The Book of Lamentations

Why do I suspect that most Christians have given this Old Testament book a wide berth, and never bothered to read it? While perhaps most Western Christians may not have even read the entire OT, many would be put off by this book simply because of its title.

Too many Christians today want only the happy-clappy stuff, the cheerful stuff, and the positive stuff. Anything that seems to be negative or hard or downbeat will send them heading to the hills. But this brief (five chapter) book is part of the inspired Word of God, and contains so very much important spiritual truth.

While most Christians would love singing the great hymn, “Great is Thy Faithfulness,” how many even realise that it comes directly from this book (Lam. 3:23 to be precise)? Thus we need to go back and read this book – perhaps for the very first time.

The lament is fully understandable if we are aware of the context. Something incredible has just happened which had left the surviving people of Judah in a state of shock. In 588-587 the Babylonians laid siege to and destroyed Jerusalem and the temple, killing many and sending many others into exile in faraway Babylon (see Jeremiah 52 eg.).

The terrible destruction, carnage and suffering are described in great detail in this book. It was horrific in the extreme, with graphic language describing graphic realities. As Tremper Longman comments, “The language is vivid and intense; the reader can almost smell the smoke from the smouldering buildings, see the bodies lining the street, and, most poignantly, hear the cries of the children.”

**Raw data:**
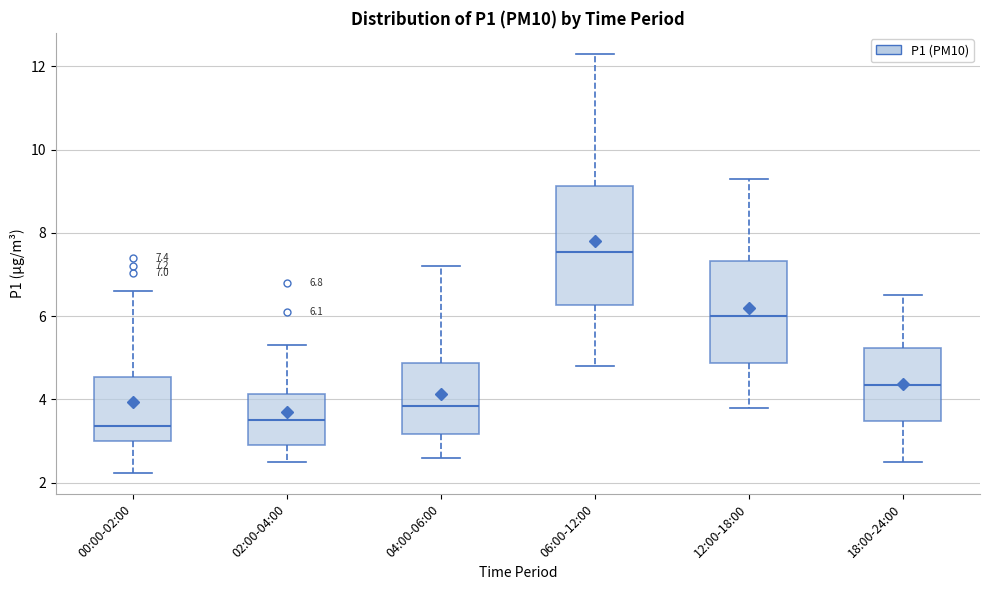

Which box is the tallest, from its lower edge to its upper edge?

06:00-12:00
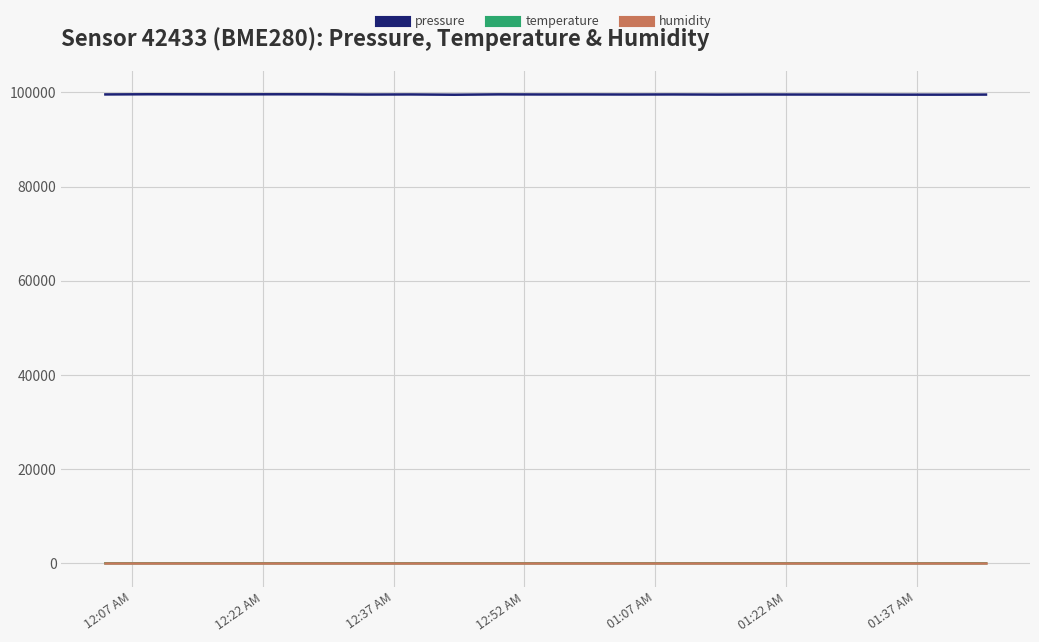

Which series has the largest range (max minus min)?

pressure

**Problems and tasks:**
- 1) In the essay on the Book of Lamentations, list each thing that the quoted comment by Tremper Longman says the reader can almost sense.
- 2) Extend the essay on the Book of Lamentations with a few paragraphs that carry on from its final sentence.

**Answers in order:**
- 1)
- smell the smoke from the smouldering buildings
- see the bodies lining the street
- hear the cries of the children

- 2)
Beyond the horrible physical realities were even more shocking spiritual realities: how could this happen to God’s people? “We are God’s chosen people? We thought we were inviolate and unassailable!” They really did think that they were indestructible. They thought that since the temple was there, they could never suffer harm.

But Jeremiah and other prophets had warned for a long time about judgment to come if they did not repent of their sins. And the Northern kingdom had already fallen to the Assyrians in 722. Yes, Yahweh had miraculously preserved them in 701 B.C. when the Assyrian king Sennacherib had threatened Jerusalem (2 Kings 18-19).

But these folks thought they were free of any negative outcomes. They felt (rightly) that Yahweh was a Divine Warrior who fought against her enemies. What they forgot was that this same Yahweh sometimes fought against Israel.

They felt that with the Lord’s temple in their midst, they were immune from all danger. But as God warned through Jeremiah: “This is what the Lord Almighty, the God of Israel, says: Reform your ways and your actions, and I will let you live in this place. Do not trust in deceptive words and say, ‘This is the temple of the Lord, the temple of the Lord, the temple of the Lord!’” (Jer. 7:3-4)

As John Mackay notes, “In absolutizing the promise of the covenant, they had forgotten the two-sided nature of the covenant relationship and so neglected the need for loyal commitment and obedience as their response to the blessings conferred on them. Repeated breaches of their covenant obligations had led inexorably to the withdrawal of God’s protection from them.”

Yes, how wrong they were. This was a tragedy of enormous proportions. The unthinkable had happened, and it was devastating. Consider simply the first five verses of Lam. 1:

How deserted lies the city,
once so full of people!
How like a widow is she,
who once was great among the nations!
She who was queen among the provinces
has now become a slave.
Bitterly she weeps at night,
tears are on her cheeks.
Among all her lovers
there is no one to comfort her.
All her friends have betrayed her;
they have become her enemies.
After affliction and harsh labor,
Judah has gone into exile.
She dwells among the nations;
she finds no resting place.
All who pursue her have overtaken her
in the midst of her distress.
The roads to Zion mourn,
for no one comes to her appointed festivals.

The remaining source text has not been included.